#### [Selection]
※ ※ ※

# Cheap gauze / Cheese cloth?



## JustJimAZ (Jul 26, 2010)

Are there any good, inexpensive online suppliers for cheesecloth or gauze by the yard?

I have heard people say that Walmart has gauze for $1 a yard, but not one near me, I guess. Is $1 a yard a good price for gauze?

I'm pretty new at this, and I think I've already gone over budget for Halloween so help here will make a big difference!


----------



## Resurrected (Jul 29, 2010)

Yeah check out this site...33 cents a yard...

http://www.hancockfabrics.com/

Hope that helps...


----------



## Frankie's Girl (Aug 27, 2007)

http://www.halloweenforum.com/coupons-discounts-promotions/94051-need-bulk-cheesecloth.html

Read through the thread and you'll see some folks getting the deal in the store if the website is still sold out...


----------



## Ulcerative (Sep 6, 2008)

*Cheesecloth*

It's pretty much the same price at Lowes which sells 2 square yards at $1.98 in the paint department. I used it on my flying crank ghost after adding the RIT dye whitener to make it glow under the black light.


----------



## JustJimAZ (Jul 26, 2010)

*Hancock*

Thanks! $.33 per yard seems like a great deal to me. Too bad the website is out of stock. I guess FutureFiyero bought it all. It looks like the closest retail store is 2 hours away in Tucson too. 

I have seen cheesecloth sold in Walmart in the craft section, and I now I know it's at Lowe's in the paint department. I'll check JoAnn today. Who sells gauze in bulk? 

Any other places I should check for either cheese cloth or gauze?


----------



## JustJimAZ (Jul 26, 2010)

I noticed Hancock had it under "utility", and Googling "Utility Cheesecloth" I found this:
http://www.onlinefabricstore.net/cheesecloth/grade-10-cheesecloth-.htm

It's a 100 yd box for $37, and with shipping it's closer to $50.


----------



## Pumpkinhead625 (Oct 12, 2009)

> It's a 100 yd box for $37, but I don't know if it's 100 square yards, and with shipping it's closer to $50.


The listing says it's 36 inches (one yard) wide, so that's 100 square yards. The cost with shipping makes it about 50 cents a yard, not too much different from Hancock's price. The only difference is you have to buy the whole 100 yards. That's a whole lotta ghosts


----------



## Crunch (Oct 23, 2008)

I got some cheesecloth from a store called Fabricland. I can't remember the cost, but my gramma died it a grayish-purple with some fabric dye (as it was white) I then "randomly" sprayed black spray paint all over to help darken it up. I used it for a hanging ghoul/reaper. If you se my thread from last year, you'll be able to see my yard haunt to give you an idea. I also tore the nice straight edges on the bottom and the arms.


----------



## feedmelies (Oct 13, 2007)

The .99 cent Only stores have back and gray creepy cloth in 30"x96" for $1! I just bought 20 of them.


----------



## JustJimAZ (Jul 26, 2010)

I have those stores near me. I'll check it out!


----------



## cheesehead (Jan 11, 2011)

※ ※ ※

#### [Stated task 1]
Condense the paragraph in the cheesecloth thread that begins "The listing says it's 36 inches" into a short bulleted list that keeps its main facts.
#### [Stated task 2]
How many lines in the records contain the word "want"? Reply with the number only.

#### [The input]
※ ※ ※

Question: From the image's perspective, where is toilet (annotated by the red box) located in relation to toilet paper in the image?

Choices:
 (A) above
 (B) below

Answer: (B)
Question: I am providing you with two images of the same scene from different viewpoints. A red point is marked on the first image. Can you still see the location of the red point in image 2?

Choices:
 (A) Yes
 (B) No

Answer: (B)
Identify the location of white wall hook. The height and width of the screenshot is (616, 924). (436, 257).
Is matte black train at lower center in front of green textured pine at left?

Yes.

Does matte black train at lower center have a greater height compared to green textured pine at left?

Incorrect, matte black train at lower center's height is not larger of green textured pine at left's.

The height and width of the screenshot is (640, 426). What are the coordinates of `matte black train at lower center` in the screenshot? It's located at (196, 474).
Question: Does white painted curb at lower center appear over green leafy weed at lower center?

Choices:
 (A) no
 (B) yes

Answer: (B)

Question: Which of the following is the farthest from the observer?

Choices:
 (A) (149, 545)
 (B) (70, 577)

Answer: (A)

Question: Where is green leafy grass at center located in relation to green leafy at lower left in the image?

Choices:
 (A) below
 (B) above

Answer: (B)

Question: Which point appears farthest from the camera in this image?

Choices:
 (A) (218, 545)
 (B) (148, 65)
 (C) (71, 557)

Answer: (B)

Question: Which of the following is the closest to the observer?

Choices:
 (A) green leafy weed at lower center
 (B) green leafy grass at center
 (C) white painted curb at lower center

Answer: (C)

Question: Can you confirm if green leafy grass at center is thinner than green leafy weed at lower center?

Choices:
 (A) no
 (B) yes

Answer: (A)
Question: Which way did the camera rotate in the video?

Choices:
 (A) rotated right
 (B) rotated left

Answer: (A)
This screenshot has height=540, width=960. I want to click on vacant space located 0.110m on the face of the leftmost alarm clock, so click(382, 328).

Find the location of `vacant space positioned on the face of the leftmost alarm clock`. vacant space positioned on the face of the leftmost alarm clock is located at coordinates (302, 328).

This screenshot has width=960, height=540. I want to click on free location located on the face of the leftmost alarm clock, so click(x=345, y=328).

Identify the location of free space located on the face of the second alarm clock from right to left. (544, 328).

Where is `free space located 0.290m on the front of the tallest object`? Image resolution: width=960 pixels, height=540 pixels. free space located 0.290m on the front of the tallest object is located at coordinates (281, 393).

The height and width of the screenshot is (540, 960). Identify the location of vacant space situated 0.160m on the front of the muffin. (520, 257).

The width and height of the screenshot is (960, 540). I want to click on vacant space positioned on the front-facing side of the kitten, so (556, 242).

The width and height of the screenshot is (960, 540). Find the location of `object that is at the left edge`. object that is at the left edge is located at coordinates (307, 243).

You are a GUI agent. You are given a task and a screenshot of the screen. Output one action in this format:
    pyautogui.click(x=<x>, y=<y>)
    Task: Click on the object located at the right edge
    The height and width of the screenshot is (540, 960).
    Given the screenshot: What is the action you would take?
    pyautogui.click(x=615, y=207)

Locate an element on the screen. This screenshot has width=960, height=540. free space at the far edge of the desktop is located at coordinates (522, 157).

※ ※ ※

#### [Complete answer 1]
- The listing gives a width of 36 inches (one yard), so the box holds 100 square yards.
- With shipping, the cost comes to about 50 cents a yard, close to Hancock's price.
- The only difference is that the whole 100 yards must be bought at once.

#### [Complete answer 2]
3